TASK TO CARRY OUT
Nothing but the lines below from the one that contains "A more personal, supportive" through the one that contains "Arizona Board of Regents" should be retyped, exactly and including both ends. Do not include pictures.

DATASET RECORDS

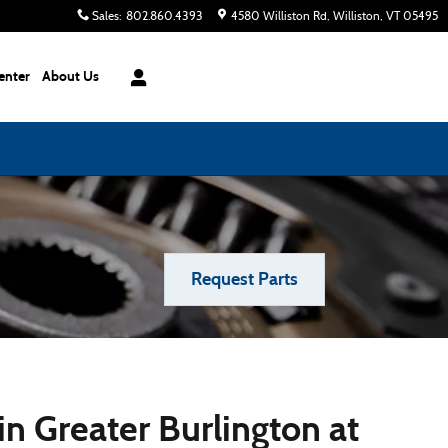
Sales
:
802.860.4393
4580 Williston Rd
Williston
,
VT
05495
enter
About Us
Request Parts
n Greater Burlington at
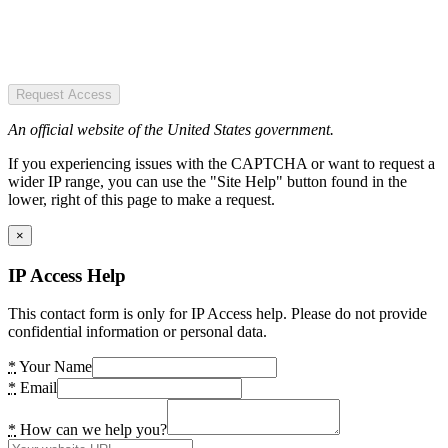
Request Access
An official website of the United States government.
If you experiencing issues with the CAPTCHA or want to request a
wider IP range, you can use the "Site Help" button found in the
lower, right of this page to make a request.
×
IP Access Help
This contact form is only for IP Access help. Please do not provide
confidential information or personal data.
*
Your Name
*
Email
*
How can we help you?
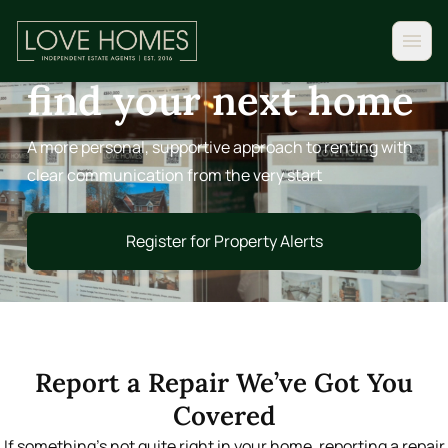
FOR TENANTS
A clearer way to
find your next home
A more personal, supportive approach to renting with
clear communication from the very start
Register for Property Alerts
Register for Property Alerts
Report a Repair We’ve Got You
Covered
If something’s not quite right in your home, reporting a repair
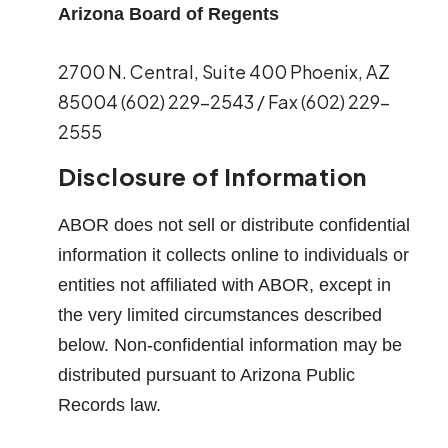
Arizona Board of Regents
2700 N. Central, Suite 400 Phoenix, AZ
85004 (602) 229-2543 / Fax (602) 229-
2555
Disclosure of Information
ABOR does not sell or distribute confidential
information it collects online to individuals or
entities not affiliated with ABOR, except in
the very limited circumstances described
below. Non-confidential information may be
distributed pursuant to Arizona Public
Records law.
* * *
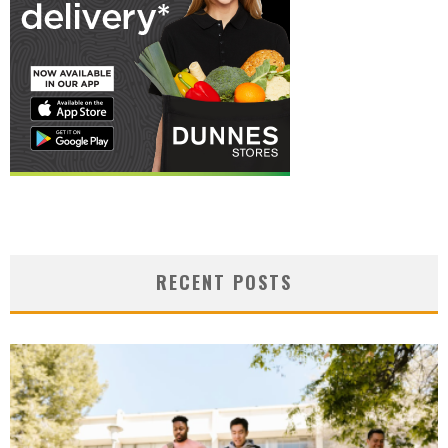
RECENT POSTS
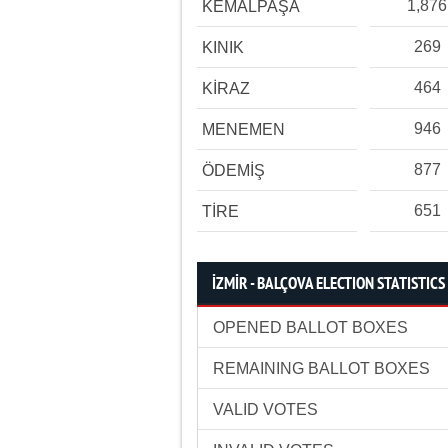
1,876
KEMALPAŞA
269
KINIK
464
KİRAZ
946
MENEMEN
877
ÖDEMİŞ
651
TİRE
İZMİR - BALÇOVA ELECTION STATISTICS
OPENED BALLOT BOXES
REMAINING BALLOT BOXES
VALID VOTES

SOLUTION FOR THIS TASK
A more personal, supportive approach to renting with
clear communication from the very start
Register for Property Alerts
Register for Property Alerts
Report a Repair We’ve Got You
Covered
If something’s not quite right in your home, reporting a repair
Arizona Board of Regents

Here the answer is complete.